Sarah: 31:56 Great. Second question, how do you weight the remodel versus rebuild question?

Rakesh: 32:07 We weight the remodel versus rebuild. It's a good question. As far as remodeling your existing application, it again depends on the application, because once we go through the architecture and recommend what is needed, we would probably take a different approach. And the proof of concept helps here, because we've seen applications where there is no way for us to be able to move into the cloud. If you had a Windows application that's running on a legacy machine, just an example. For us to be able to move that into the cloud is going to be a little bit difficult, just as a lift and shift. Because, when we are doing the lift and shift, it makes sense for you to write that, or change the Windows application into more of the Web app, which is easier for you to manage, deploy, and then move over to the cloud.

In that case, it's not necessarily remodeling. We are actually rebuilding your application using the same business logic and business features that are out there, but rebuilding it so it's not Windows. It's more like a Web application that we move. It kind of depends on application by application, but once we do the analysis, once we talk to the stakeholders involved, we'll be able to make the determination on whether it's a rebuild, versus just remodeling to make it work.

Sarah: 33:36 Got it. Last question - is it best to migrate all at once, or in phases?

Rakesh: 33:45 Yeah, that's a good question.

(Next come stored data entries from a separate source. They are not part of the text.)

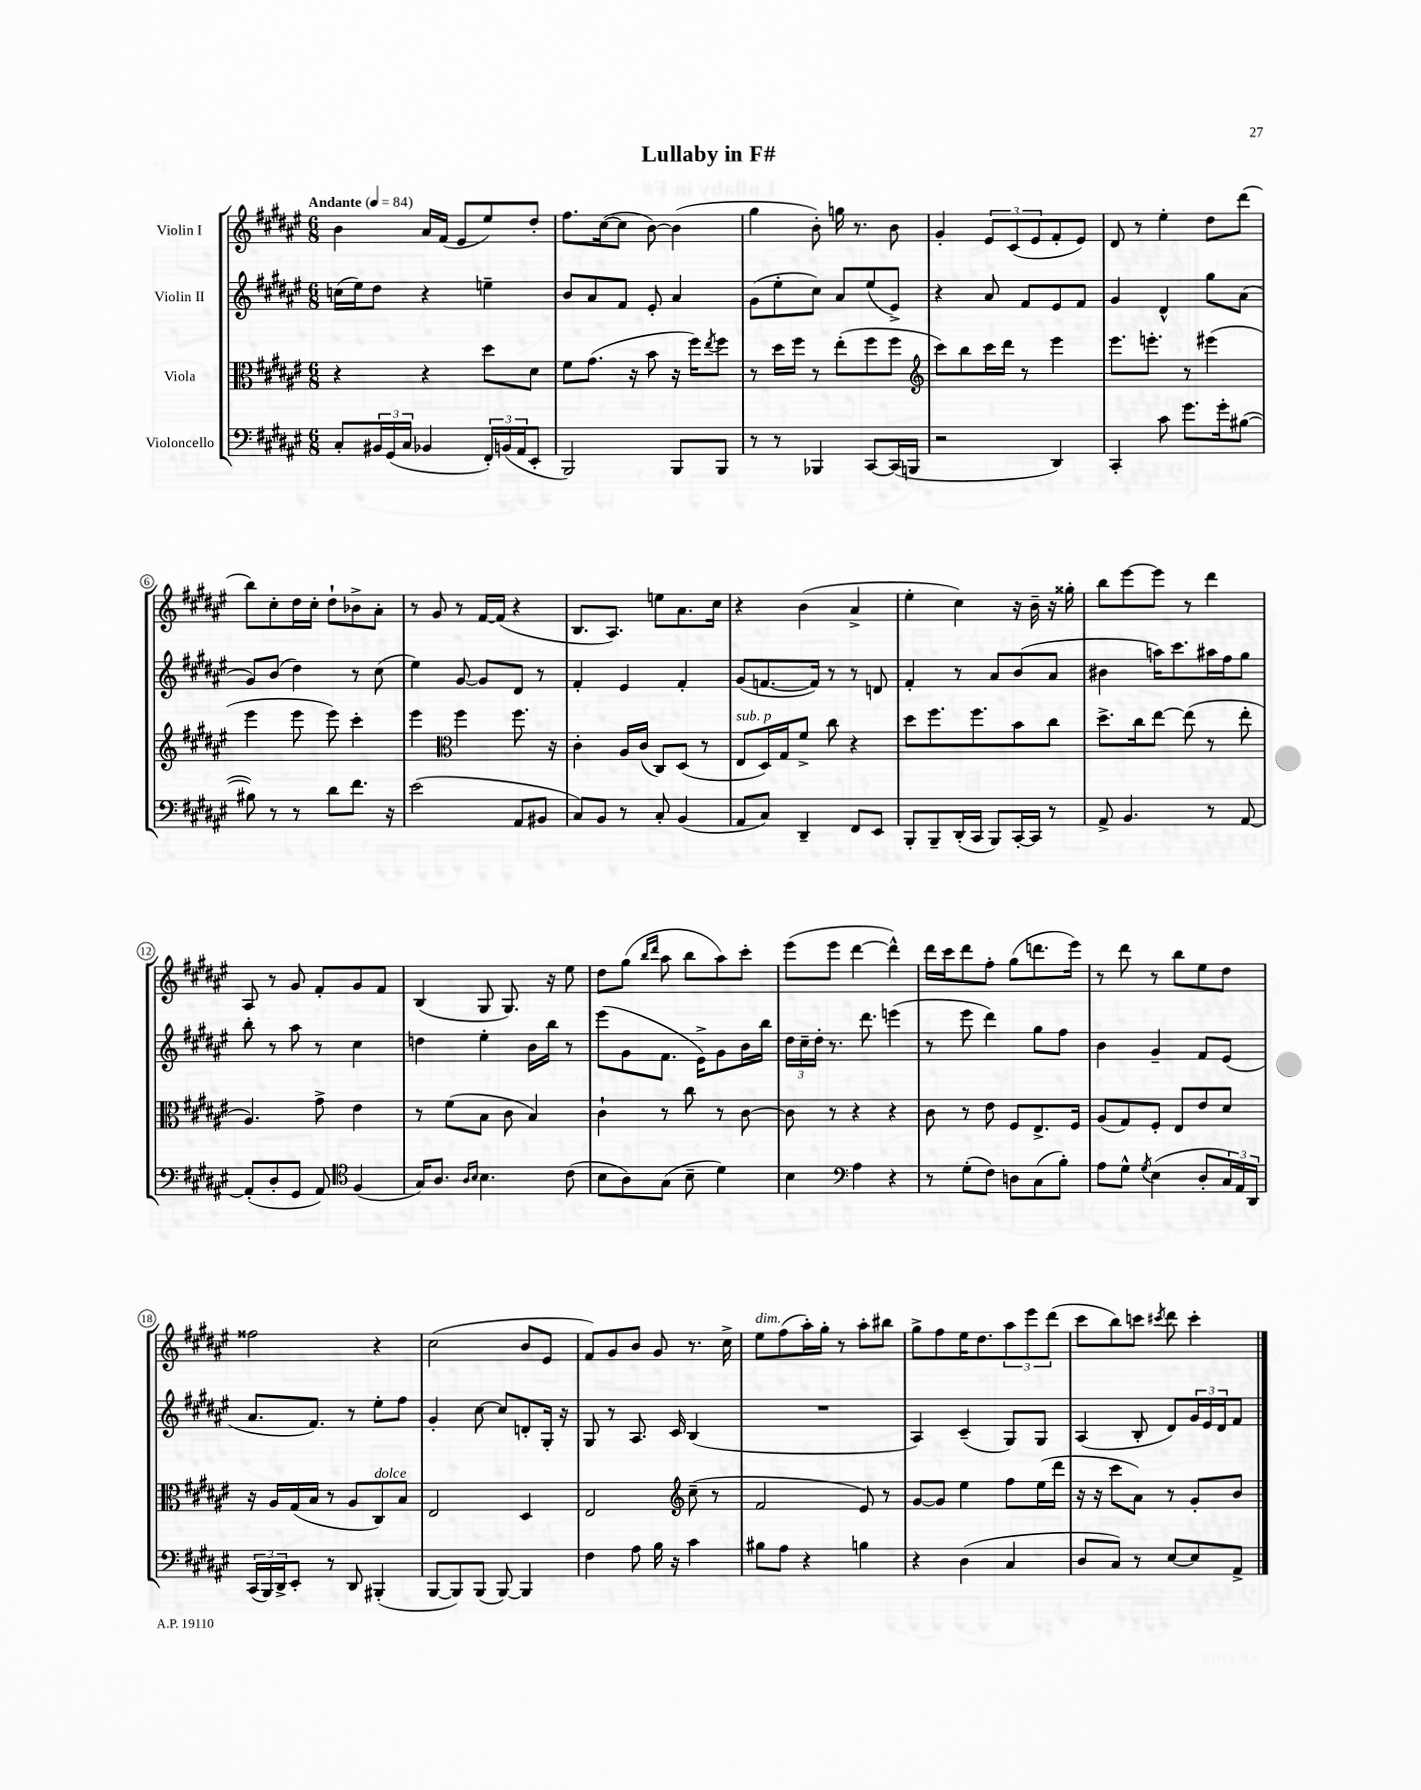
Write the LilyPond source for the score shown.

\header { title = "Lullaby in F#" }
<<
\new StaffGroup <<
\new Staff = "s0" \with { instrumentName = "Violin I" } {
    \clef treble \key fis \major \numericTimeSignature \time 6/8 \tempo "Andante" 4 = 84
    b'4 ais'16 fis'16( eis'8 eis''8) dis''8-. |
    fis''8. cis''16~( cis''8 b'8~) b'4( |
    gis''4 b'8-.) g''16 r8. b'8 |
    gis'4-. \tuplet 3/2 { eis'8 cis'8( eis'8 } fis'8-. eis'8) |
    dis'8 r8 eis''4-. dis''8 dis'''8( |
    b''8) cis''8-. dis''16 cis''16-. dis''8-! bes'8-> ais'8-. |
    r8 gis'8 r8 fis'16~ fis'16( r4 |
    b8. ais8.) e''8 ais'8. cis''16 |
    r4 b'4( ais'4-> |
    eis''4-. cis''4) r16 b'16-- r16 gisis''16-. |
    b''8 eis'''8~ eis'''8 r8 dis'''4 |
    ais8 r8 gis'8 fis'8-. gis'8 fis'8 |
    b4( gis8 gis8.) r16 eis''8 |
    dis''8 gis''8( \grace { b''16 dis'''16 } ais''8 b''8 ais''8) cis'''8-. |
    eis'''8( eis'''8 dis'''4~ dis'''4-^) |
    dis'''16 cis'''16 dis'''8 fis''8-. gis''8( d'''8. eis'''16) |
    r8 dis'''8 r8 b''8 eis''8 dis''8 |
    fisis''2 r4 |
    cis''2( b'8 eis'8 |
    fis'8) gis'8 b'8 gis'8 r8. cis''16-> |
    eis''8^\markup { \italic "dim." } fis''8( ais''16-.) gis''16-. r8 ais''8-. bis''8 |
    gis''8-> fis''8 eis''16 dis''8. \tuplet 3/2 { ais''8 eis'''8 dis'''8( } |
    cis'''8 b''8) c'''8 \acciaccatura { cis'''8 } dis'''8 cis'''4-. \bar "|." |
}
\new Staff = "s1" \with { instrumentName = "Violin II" } {
    \clef treble \key fis \major \numericTimeSignature \time 6/8
    c''16( eis''16) dis''8 r4 e''4-- |
    b'8 ais'8 fis'8 eis'8-. ais'4 |
    gis'8( eis''8-. cis''8) ais'8 eis''8( eis'8->) |
    r4 ais'8 fis'8 eis'8 fis'8 |
    gis'4 dis'4-^ gis''8 ais'8( |
    gis'8) b'8( dis''4) r8 cis''8( |
    eis''4) gis'8~ gis'8 dis'8 r8 |
    fis'4-. eis'4 fis'4-. |
    gis'8( f'8.~ f'16) r8 r8 d'8 |
    fis'4-. r8 ais'8 b'8( ais'8 |
    bis'4 a''16) cis'''8. ais''16 fis''16 gis''8 |
    b''8-. r8 ais''8 r8 cis''4 |
    d''4 eis''4-. b'16 b''16 r8 |
    eis'''8( gis'8 fis'8. eis'16->) gis'8 b'16 b''16 |
    \tuplet 3/2 { dis''16 cis''16-- dis''16-. } r8. dis'''8. e'''4( |
    r8 eis'''8 dis'''4) gis''8 fis''8 |
    b'4 gis'4-- fis'8 eis'8( |
    ais'8. fis'8.) r8 eis''8-. fis''8 |
    gis'4-. cis''8~ cis''8 d'8-. gis16-. r16 |
    gis8 r8 ais8. cis'16 b4( |
    R2. |
    ais4) cis'4--( gis8) gis8 |
    ais4( b8-. dis'8) \tuplet 3/2 { gis'16 eis'16 dis'16 } fis'8 \bar "|." |
}
\new Staff = "s2" \with { instrumentName = "Viola" } {
    \clef alto \key fis \major \numericTimeSignature \time 6/8
    r4 r4 dis''8 dis'8 |
    fis'8 gis'8.( r16 b'8 r16 fis''16) \acciaccatura { eis''8 } fis''8 |
    r8 dis''16 fis''16 r8 eis''8-.( fis''8 fis''8 |
    \clef treble cis'''8) b''8 cis'''16 dis'''16 r8 eis'''4 |
    eis'''8. e'''8.-. r8 eis'''4( |
    eis'''4 eis'''8 eis'''8) cis'''4-. |
    eis'''4 \clef alto fis''4 fis''8. r16 |
    cis'4-. ais16 cis'16( cis8) dis8( r8 |
    eis8^\markup { \italic "sub. p" } dis16) gis16 fis'8-> cis''8 r4 |
    dis''8 fis''8. fis''8. b'8 cis''8 |
    dis''8.-> cis''16 eis''8~ eis''8( r8 eis''8-. |
    ais4.) gis'8-> eis'4 |
    r8 fis'8( b8 cis'8 b4) |
    cis'4-! r8 cis''8 r8 cis'8~ |
    cis'8 r8 r4 r4 |
    cis'8 r8 eis'8 fis8 eis8.-> fis16 |
    ais8( gis8) fis8-. eis8 eis'8 dis'8 |
    r16 ais16 gis16( b16 r8 ais8 cis8^\markup { \italic "dolce" }) b8 |
    eis2 dis4 |
    eis2 \clef treble cis''8--( r8 |
    fis'2 eis'8) r8 |
    gis'8~ gis'8 eis''4 fis''8 eis''16( dis'''16 |
    r16 r16 cis'''8 ais'8) r8 gis'8-. b'8 \bar "|." |
}
\new Staff = "s3" \with { instrumentName = "Violoncello" } {
    \clef bass \key fis \major \numericTimeSignature \time 6/8
    cis8-. \tuplet 3/2 { bis,16 gis,16( cis16 } bes,4 \tuplet 3/2 { fis,16-.) b,16( ais,16 } eis,8-. |
    b,,2) b,,8 b,,8 |
    r8 r8 bes,,4 cis,8~ cis,16( b,,16 |
    r2 dis,4) |
    cis,4-. cis'8 gis'8. gis'16-. bis8~( |
    bis8) r8 r8 dis'8 fis'8. r16 |
    eis'2( ais,8 bis,8 |
    cis8) b,8 r8 cis8-. b,4( |
    ais,8 cis8) dis,4-- fis,8 eis,8 |
    b,,8-. b,,8-- dis,16-.( cis,16 b,,8) cis,16~-. cis,16 r8 |
    ais,8-> b,4. r8 ais,8~ |
    ais,8-.( dis8-. gis,8 ais,8) \clef tenor fis4( |
    gis16) ais8. \grace { ais16 b16 } b4. cis'8( |
    b8 ais8) gis8( b8-- dis'4) |
    b4 \clef bass ais4 r4 |
    r8 gis8-.( fis8) d8 cis8( b8-.) |
    ais8 gis8-^ \acciaccatura { gis8 } eis4( dis8-. \tuplet 3/2 { cis16) ais,16 dis,16 } |
    \tuplet 3/2 { cis,16( b,,16) dis,16-> } eis,8-. r8 dis,8 bis,,4-.( |
    b,,8~ b,,8) b,,8( b,,8~) b,,4 |
    fis4 ais8 b16 r16 cis'4 |
    bis8 ais8 r4 b4 |
    r4 dis4( cis4 |
    dis8 cis8) r8 eis8~ eis8 ais,8-> \bar "|." |
}
>>
>>
\layout { \context { \Score \override BarNumber.stencil = #(make-stencil-circler 0.1 0.3 ly:text-interface::print) } }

I think what makes sense is to do it in phases, because I was talking about the crawl, walk, run approach. It's much better to do it in phases, because you can create a proof of concept first and make sure that works. Again, every application's need is a bit different. But, it's always better to do it in phases, so you know which portion works and which does not. In a few cases, it makes sense to keep them where they are. It's always better to do it, rather than take a big jump.

Sarah: 34:20 Do you find it's more cost-effective to do things that way, or is it more cost-effective to migrate all at once?

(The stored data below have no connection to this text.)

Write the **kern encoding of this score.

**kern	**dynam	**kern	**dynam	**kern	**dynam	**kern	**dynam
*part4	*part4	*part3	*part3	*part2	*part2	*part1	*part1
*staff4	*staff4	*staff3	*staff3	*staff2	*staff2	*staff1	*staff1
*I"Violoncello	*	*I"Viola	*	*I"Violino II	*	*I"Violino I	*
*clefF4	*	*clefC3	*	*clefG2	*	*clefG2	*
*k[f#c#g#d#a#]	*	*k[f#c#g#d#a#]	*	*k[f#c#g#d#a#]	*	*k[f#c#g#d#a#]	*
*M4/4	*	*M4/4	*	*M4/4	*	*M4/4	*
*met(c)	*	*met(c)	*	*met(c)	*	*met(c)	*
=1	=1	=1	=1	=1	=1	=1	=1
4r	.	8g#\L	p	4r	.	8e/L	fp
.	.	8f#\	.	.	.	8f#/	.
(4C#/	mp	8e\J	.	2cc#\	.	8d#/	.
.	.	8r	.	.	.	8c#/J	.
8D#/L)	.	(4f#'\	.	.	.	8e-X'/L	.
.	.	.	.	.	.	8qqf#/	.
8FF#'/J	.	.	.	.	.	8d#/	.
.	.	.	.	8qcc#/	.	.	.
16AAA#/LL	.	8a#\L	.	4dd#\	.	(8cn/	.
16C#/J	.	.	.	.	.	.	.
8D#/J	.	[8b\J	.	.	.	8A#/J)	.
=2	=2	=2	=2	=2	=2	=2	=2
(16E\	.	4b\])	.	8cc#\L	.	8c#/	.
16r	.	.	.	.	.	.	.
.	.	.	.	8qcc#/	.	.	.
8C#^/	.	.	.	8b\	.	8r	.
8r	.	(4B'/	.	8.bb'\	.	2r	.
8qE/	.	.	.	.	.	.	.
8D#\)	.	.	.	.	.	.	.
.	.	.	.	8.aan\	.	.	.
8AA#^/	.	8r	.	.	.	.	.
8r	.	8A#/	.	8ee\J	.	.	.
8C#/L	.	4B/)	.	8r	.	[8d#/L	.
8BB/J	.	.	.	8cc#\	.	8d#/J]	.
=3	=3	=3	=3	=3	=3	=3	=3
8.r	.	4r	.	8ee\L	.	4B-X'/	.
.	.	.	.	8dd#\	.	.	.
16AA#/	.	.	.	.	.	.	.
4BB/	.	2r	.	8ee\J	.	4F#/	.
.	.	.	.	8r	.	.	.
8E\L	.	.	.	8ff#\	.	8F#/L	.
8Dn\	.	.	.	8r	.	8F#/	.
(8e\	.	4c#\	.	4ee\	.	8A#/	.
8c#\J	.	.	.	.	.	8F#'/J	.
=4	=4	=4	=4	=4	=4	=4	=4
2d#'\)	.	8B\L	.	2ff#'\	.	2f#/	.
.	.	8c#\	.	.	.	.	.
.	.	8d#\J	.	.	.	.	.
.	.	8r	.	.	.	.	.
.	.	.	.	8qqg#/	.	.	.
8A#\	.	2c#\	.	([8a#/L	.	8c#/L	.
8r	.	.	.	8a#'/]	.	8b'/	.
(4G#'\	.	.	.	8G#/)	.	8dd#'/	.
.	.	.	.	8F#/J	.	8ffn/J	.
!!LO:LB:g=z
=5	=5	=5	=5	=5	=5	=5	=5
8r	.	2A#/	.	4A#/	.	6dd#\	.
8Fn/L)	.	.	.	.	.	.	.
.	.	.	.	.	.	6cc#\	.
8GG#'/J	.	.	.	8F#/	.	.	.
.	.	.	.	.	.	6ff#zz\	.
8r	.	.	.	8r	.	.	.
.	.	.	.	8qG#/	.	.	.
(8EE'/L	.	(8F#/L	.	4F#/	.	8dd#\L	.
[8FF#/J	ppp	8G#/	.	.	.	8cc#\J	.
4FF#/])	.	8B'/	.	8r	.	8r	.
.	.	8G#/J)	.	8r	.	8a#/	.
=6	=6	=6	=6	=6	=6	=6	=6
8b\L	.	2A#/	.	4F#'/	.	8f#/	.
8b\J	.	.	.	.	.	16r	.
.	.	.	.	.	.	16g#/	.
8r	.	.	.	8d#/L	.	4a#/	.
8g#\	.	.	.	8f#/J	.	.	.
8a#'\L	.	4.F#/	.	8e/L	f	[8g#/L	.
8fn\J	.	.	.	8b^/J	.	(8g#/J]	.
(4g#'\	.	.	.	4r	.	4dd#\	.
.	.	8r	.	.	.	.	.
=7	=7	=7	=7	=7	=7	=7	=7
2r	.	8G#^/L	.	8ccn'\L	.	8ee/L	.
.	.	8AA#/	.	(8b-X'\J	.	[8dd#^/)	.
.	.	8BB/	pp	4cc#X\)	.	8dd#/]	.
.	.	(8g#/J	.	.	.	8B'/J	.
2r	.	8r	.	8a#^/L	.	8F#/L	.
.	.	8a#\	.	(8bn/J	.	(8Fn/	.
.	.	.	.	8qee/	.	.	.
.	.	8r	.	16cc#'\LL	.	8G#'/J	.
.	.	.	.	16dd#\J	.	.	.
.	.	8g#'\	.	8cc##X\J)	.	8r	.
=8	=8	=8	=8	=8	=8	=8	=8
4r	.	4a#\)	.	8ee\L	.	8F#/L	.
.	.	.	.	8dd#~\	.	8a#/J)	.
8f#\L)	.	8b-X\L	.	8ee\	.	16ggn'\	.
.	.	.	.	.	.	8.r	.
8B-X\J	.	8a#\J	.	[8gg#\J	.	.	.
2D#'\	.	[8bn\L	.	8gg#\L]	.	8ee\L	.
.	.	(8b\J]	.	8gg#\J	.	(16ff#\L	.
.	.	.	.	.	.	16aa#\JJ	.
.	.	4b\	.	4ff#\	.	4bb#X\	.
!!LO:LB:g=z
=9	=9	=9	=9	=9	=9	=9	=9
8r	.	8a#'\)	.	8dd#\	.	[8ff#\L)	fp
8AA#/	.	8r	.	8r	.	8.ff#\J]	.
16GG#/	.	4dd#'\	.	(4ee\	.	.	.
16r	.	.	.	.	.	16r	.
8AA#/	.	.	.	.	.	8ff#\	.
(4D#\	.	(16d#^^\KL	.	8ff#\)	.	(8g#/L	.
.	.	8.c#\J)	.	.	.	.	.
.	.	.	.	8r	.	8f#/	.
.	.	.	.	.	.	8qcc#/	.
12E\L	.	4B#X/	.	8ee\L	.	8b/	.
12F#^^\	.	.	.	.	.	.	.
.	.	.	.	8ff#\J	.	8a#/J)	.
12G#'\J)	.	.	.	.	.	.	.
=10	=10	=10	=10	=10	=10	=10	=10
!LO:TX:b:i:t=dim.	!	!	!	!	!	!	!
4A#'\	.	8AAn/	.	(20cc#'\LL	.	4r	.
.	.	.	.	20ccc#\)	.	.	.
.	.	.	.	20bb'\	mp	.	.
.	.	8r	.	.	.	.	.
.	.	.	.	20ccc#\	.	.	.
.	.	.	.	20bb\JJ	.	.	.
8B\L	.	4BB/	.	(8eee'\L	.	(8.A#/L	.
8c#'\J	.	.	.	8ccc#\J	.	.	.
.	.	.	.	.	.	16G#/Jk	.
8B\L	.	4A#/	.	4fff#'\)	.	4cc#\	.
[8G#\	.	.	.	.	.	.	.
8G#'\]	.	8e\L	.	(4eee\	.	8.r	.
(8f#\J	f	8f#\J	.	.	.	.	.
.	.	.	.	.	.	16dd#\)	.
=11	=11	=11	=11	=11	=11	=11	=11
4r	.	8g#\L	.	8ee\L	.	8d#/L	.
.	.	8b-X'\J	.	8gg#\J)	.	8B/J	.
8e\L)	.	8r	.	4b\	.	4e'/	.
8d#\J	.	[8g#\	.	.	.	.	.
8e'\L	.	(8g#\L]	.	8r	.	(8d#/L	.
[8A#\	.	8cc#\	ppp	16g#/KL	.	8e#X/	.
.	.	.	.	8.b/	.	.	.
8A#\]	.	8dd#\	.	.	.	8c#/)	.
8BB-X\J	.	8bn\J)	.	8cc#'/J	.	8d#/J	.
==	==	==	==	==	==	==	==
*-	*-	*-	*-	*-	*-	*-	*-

Rakesh: 34:28 It is cost-effective. On the cost-effectiveness side, it is definitely better to do it in small phases, so you understand how much cost savings has happened, as well as to see how much scalability you actually need. It's definitely cost-effective. It's much more scalable if you do it that way. And, we can showcase the resiliency of the application.

Sarah: 34:56 Awesome. All right. That wraps up Modernizing Your Applications for the Cloud with Rakesh. If you want to engage with Redapt, our contact information is down here at the bottom. Thanks for joining us today for the webinar. Thank you, Rakesh.

Rakesh: 35:16 Thanks guys. Take care.